Выбрать главу

А сколько в балладах и былинах этих лет жизненной силы, лукавства, задиристости! «Поток-богатырь», «Порой веселой мая...», «Илья Муромец», «Сватовство», «Алеша Попович» с их культом молодечества, природы, с их верой в светлые начала. Романтика «Канута» и «Слепого»...

Он не изменил своим убеждениям, не отступился от них ни на йоту. Как-то Стасюлевич, подыгрывая ему, сказал о нигилизме - «дрянность, блохи, мазурики, нечистота», и Толстой ответил ему: «Позвольте мне в этом случае взять сторону нигилисма и защитить его от Вашего пренебрежения. Он вовсе не дрянность, он глубокая язва... Он вовсе не забит и не робок, он торжествует в значительной части молодого поколения; а неверные, часто несправедливые, иногда и возмутительные меры, которые принимала против него администрация, нисколько не уменьшают уродливости и вреда его учения».

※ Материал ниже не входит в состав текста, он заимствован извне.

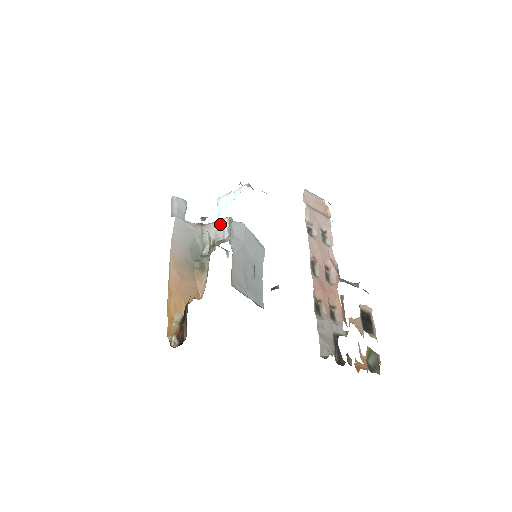
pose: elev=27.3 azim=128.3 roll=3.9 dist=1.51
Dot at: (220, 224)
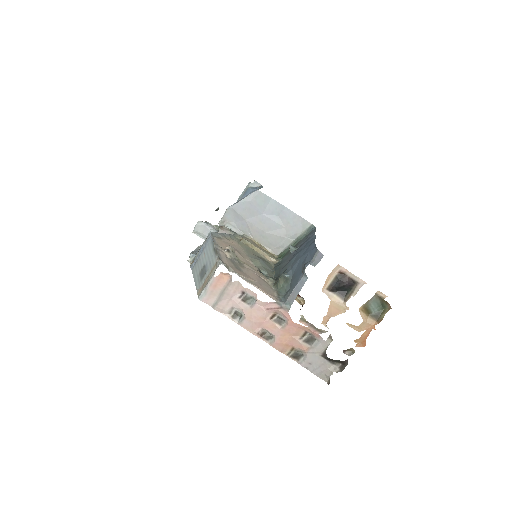
Dot at: occluded
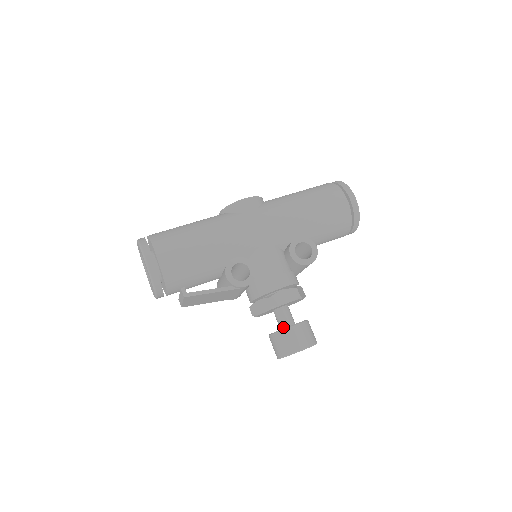
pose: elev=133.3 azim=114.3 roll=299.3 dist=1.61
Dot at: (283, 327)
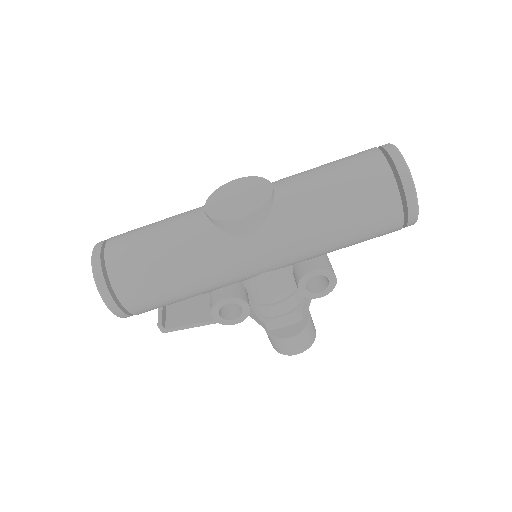
Dot at: occluded
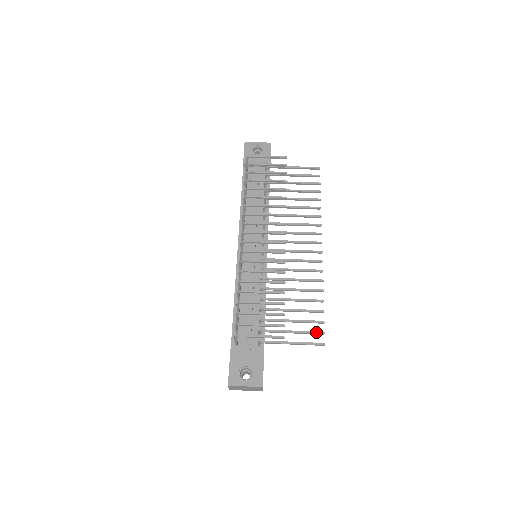
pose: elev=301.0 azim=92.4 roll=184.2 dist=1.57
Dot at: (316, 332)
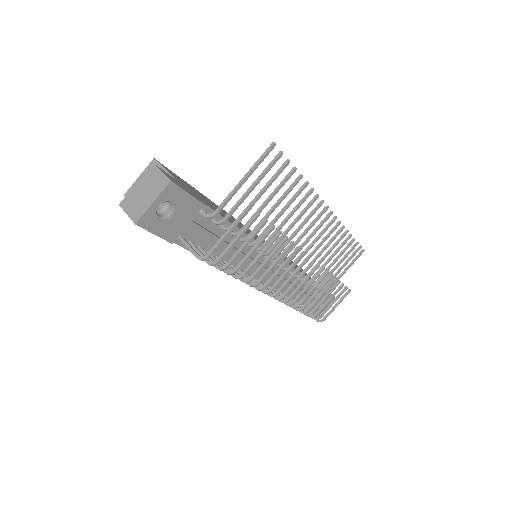
Dot at: occluded
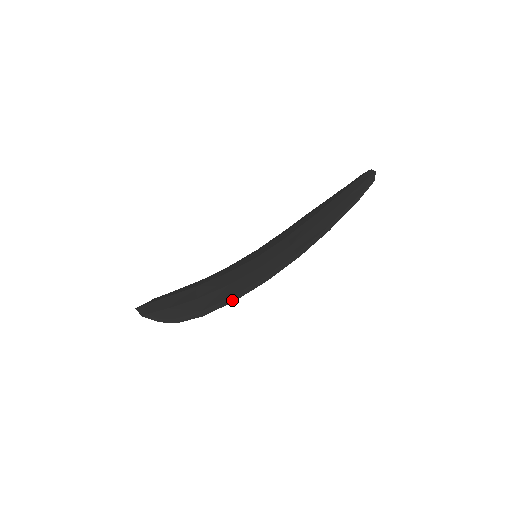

Алексей Константинович выступал против репрессий. Он за полемику, за сатиру, за борьбу в равных условиях. Смех убивает нелепость лучше запретительных мер. А он, Толстой, оказывается «между двух огней, обвиняемый Львовым и Тимашевым в идеях революционных, а газетными холуями - в идеях ретроградных. Две крайности сходятся...». И ведь верно - он выставлял со смешной стороны раболепство перед царем, писал сатиры на пьянство, на спесь, на взяточничество, «и никому не приходило в голову этим возмущаться». Другое дело - нигилизм.

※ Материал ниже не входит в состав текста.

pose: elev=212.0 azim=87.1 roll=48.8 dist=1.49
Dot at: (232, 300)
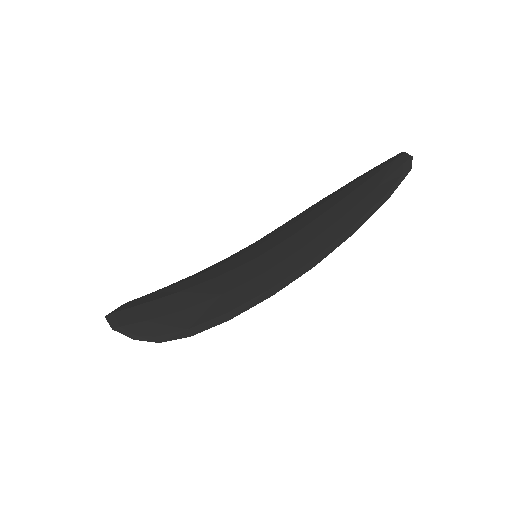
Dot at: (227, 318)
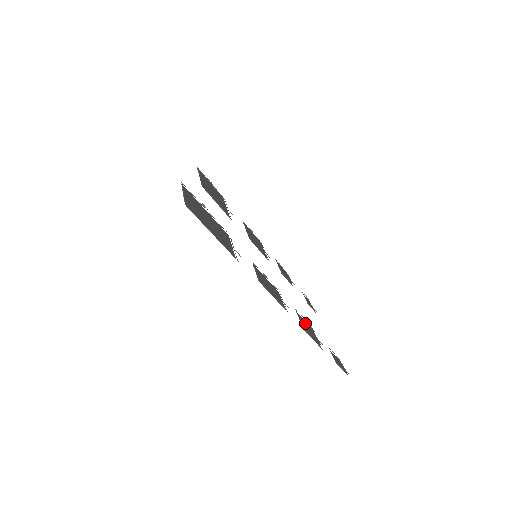
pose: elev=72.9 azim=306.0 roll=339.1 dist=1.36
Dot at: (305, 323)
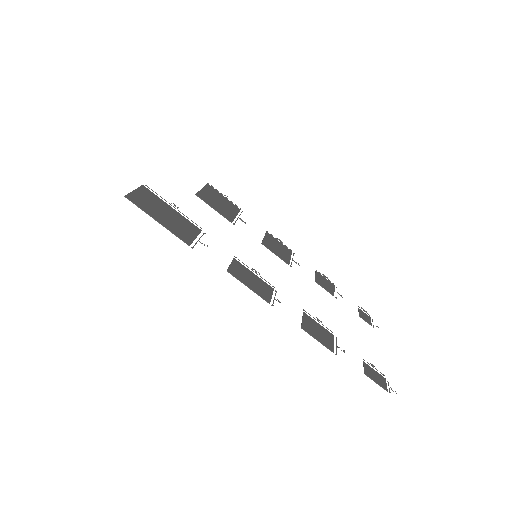
Dot at: (316, 325)
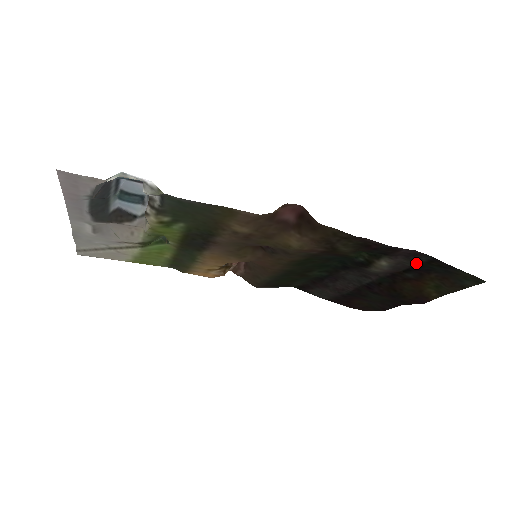
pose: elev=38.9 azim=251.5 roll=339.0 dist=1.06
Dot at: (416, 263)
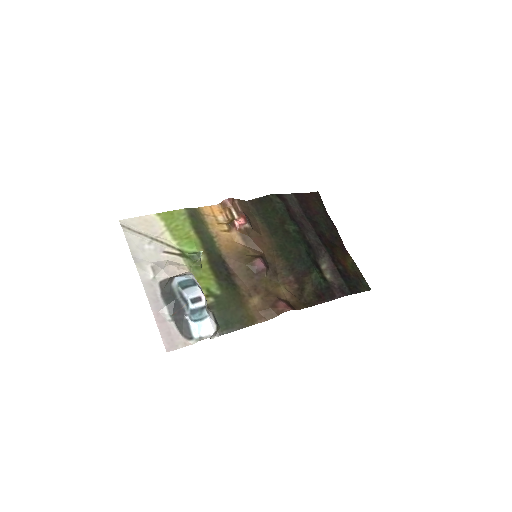
Dot at: (344, 283)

«Нигилисм будет отрицать все на свете, но его самого никто не смей отрицать! Гвалт! Это еще одна смешная его сторона, которую следовало бы выставить. Доктор Боткин, с которым я иногда спорил в Карлсбаде о нигилисме, приводит в его защиту, что из его среды вышли дельные люди и даже дельные женщины. Слава богу! Хорошо сделали, что вышли, а не остались».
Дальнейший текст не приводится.